An intimate friend and officier d’ordonnance of Charlotte’s brother, Philippe, Duke of Flanders, Baron d’Huart might have been described as dashing had he not developed a paunch and double chin. Since departing Ostend in late January, he had been unable to follow his regime of fencing and hunting. The crossing had been brutal. For days, frigid gales had tossed the ship like a firkin in a tub; some feared they’d be shipwrecked off the Azores. Unlike the others, confined to their cabins with nausea, Baron d’Huart, who often joked that he must have had Viking blood, had gone on eating and drinking without pause.

By the time they docked in Veracruz, he had consumed prodigious quantities of foie gras, bonbons, and champagne. And in Mexico, well, was there anything more delicious than a humble taco of beans with this marvelous sprig of an herb called the epazote? And he indulged in the candies— dulces de cacahuates, the cigar-shaped camotes, lime-skins stuffed with sugared lard, and the almond nougat “buttons” soaked in honey— baskets of candies had been left in his quarters, replenished each day. At the farewell dinner at Chapultepec Castle, under his cummerbund, he’d had to leave the waist of his trousers undone.

The round of balls and dinners had been intense. All of the Belgians, and especially Baron d’Huart, had been limp with relief to finally get out of court dress: the coats bristling with decorations and epaulettes, the clanking swords, the hats with feathers. This morning, for this first leg of the journey home, he’d thrown on his roomiest breeches and favorite deer-skin jacket.

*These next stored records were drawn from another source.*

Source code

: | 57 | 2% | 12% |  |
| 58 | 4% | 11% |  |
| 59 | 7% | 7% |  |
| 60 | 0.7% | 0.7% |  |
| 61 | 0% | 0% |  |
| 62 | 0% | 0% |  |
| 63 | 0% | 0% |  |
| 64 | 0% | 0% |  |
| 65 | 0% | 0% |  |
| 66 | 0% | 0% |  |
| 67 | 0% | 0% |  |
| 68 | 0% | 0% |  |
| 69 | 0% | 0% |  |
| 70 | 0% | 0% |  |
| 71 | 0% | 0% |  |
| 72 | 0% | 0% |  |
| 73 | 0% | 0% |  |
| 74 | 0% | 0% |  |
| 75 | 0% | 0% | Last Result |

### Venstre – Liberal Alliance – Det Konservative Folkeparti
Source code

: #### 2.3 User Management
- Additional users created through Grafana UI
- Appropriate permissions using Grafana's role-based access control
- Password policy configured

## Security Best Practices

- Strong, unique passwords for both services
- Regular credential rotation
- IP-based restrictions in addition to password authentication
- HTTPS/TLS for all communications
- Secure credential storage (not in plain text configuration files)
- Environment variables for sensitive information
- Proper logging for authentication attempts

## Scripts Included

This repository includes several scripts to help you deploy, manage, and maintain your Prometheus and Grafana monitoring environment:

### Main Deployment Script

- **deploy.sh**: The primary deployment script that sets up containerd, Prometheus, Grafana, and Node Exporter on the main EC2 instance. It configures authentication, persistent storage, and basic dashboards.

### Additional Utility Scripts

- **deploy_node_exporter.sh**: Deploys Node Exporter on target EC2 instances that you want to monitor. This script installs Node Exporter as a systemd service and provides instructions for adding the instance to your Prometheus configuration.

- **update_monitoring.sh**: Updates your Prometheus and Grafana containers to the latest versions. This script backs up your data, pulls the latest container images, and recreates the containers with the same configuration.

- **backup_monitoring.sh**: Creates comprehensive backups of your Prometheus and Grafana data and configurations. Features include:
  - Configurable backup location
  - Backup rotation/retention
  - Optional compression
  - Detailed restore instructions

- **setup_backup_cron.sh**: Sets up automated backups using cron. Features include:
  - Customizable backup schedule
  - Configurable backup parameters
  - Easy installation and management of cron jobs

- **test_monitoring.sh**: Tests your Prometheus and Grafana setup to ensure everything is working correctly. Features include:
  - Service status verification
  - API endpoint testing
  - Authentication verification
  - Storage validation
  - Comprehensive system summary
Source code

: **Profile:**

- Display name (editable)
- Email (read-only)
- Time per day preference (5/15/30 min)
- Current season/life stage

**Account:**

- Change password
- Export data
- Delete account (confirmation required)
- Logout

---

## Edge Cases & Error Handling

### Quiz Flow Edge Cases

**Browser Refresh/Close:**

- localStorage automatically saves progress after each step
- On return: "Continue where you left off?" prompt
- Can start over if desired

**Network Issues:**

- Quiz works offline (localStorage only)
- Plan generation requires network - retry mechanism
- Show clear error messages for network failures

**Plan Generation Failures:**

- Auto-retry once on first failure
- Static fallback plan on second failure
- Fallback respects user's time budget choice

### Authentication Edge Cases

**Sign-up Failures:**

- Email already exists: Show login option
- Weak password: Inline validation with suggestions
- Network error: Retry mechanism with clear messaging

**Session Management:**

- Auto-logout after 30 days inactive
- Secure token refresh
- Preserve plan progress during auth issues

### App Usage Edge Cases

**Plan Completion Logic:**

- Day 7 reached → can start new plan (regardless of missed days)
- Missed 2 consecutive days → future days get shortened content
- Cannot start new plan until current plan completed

He is riding up top with the driver, who wears a sombrero with the circumference of a buggy-wheel. Baron d’Huart had started out wearing his sombrero— a loosely woven one, not so big as the driver’s but the biggest they had in that labyrinth of an Aztec market— but once the coach had climbed to altitude and the air turned chilly, he’d exchanged it for the poppy-red cap he wore for grouse hunting in the autumn.

It is late; their coach has just departed from the inn at Río Frío. The sun having fallen behind the trees, the road is bathed in the blue shadow of the brief, disconcertingly brief Mexican twilight. Baron d’Huart throws his shoulders back and fills his lungs with the pine-scented air.

Que fresco,” How fresh, he says, eager to practice his Spanish on his companion.

The driver, throwing his lash, makes no reply.